*** SUPPLIED DATA ***
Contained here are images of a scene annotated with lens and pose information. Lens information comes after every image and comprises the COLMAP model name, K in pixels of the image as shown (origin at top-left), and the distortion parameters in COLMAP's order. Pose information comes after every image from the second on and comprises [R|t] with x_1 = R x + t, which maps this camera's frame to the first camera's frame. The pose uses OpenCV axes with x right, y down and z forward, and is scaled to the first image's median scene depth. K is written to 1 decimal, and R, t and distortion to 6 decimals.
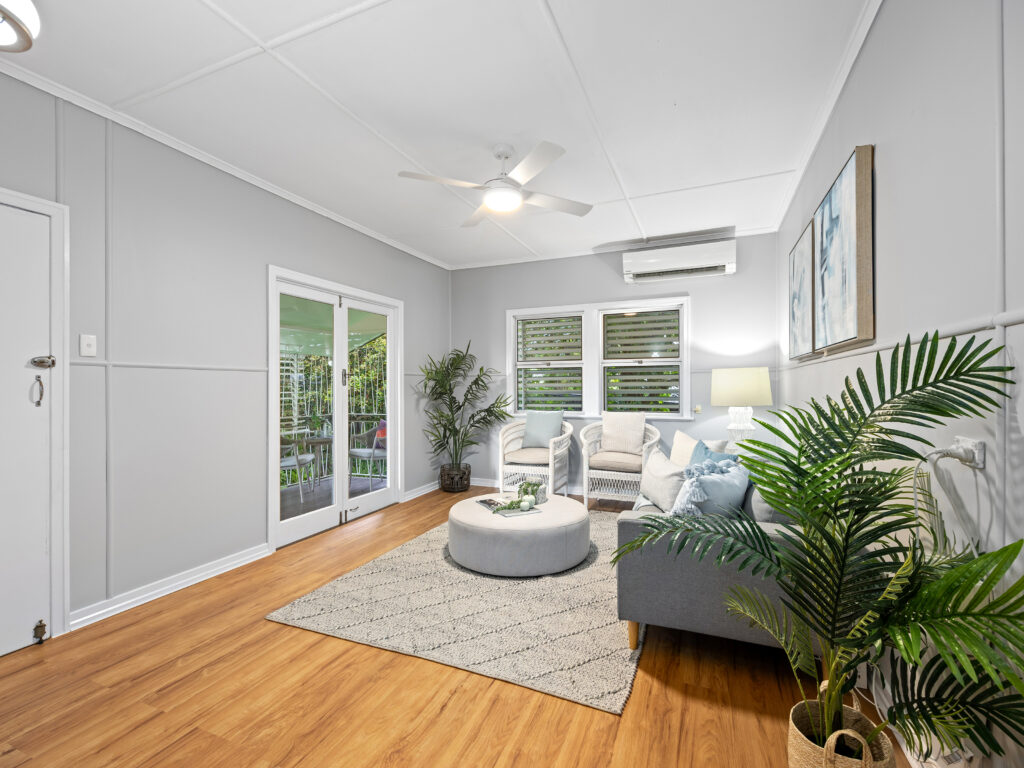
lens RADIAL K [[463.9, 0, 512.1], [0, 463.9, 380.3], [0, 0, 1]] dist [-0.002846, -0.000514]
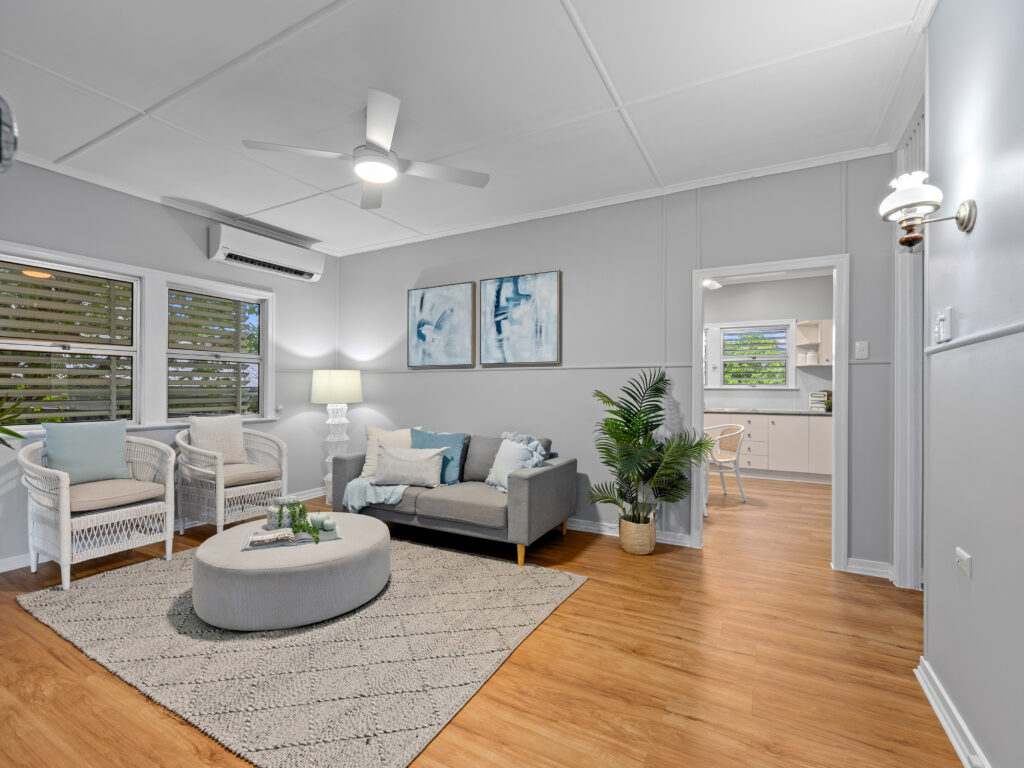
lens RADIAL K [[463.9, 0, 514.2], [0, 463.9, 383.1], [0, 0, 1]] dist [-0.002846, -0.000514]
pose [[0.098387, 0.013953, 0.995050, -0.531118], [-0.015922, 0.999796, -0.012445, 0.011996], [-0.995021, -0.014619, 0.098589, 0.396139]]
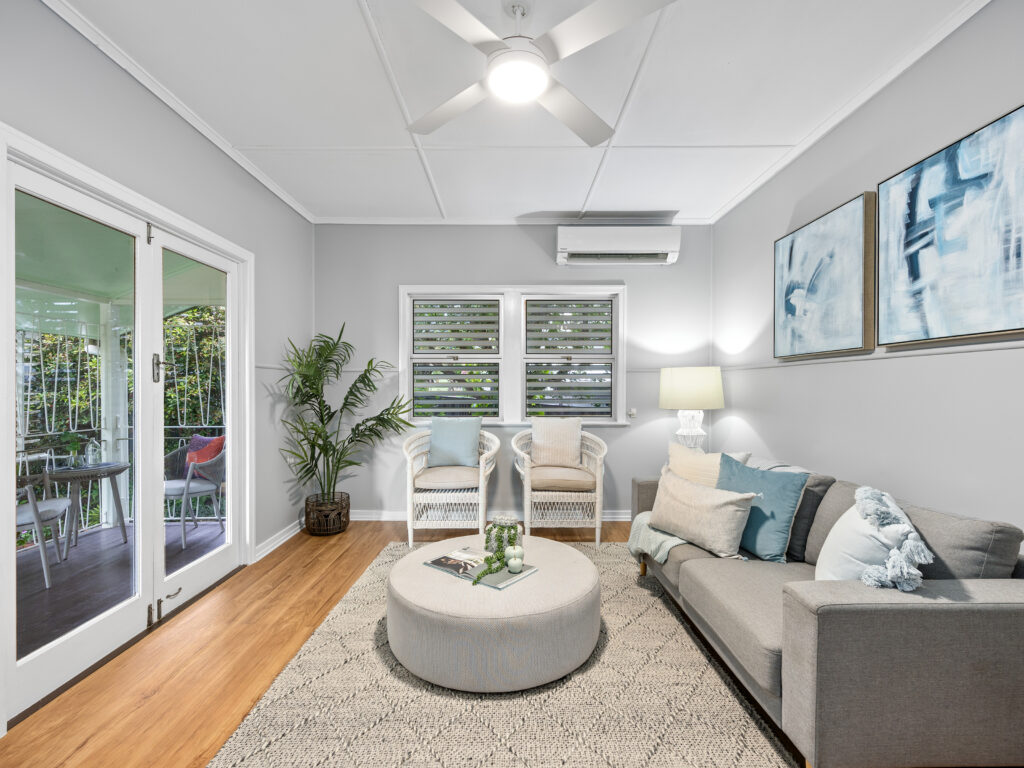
*** End of SUPPLIED DATA ***
YOUR TASK:
Copy out the lines above word for word, without the pictures.

EXERCISE ANSWER:
Contained here are images of a scene annotated with lens and pose information. Lens information comes after every image and comprises the COLMAP model name, K in pixels of the image as shown (origin at top-left), and the distortion parameters in COLMAP's order. Pose information comes after every image from the second on and comprises [R|t] with x_1 = R x + t, which maps this camera's frame to the first camera's frame. The pose uses OpenCV axes with x right, y down and z forward, and is scaled to the first image's median scene depth. K is written to 1 decimal, and R, t and distortion to 6 decimals.
lens RADIAL K [[463.9, 0, 512.1], [0, 463.9, 380.3], [0, 0, 1]] dist [-0.002846, -0.000514]
lens RADIAL K [[463.9, 0, 514.2], [0, 463.9, 383.1], [0, 0, 1]] dist [-0.002846, -0.000514]
pose [[0.098387, 0.013953, 0.995050, -0.531118], [-0.015922, 0.999796, -0.012445, 0.011996], [-0.995021, -0.014619, 0.098589, 0.396139]]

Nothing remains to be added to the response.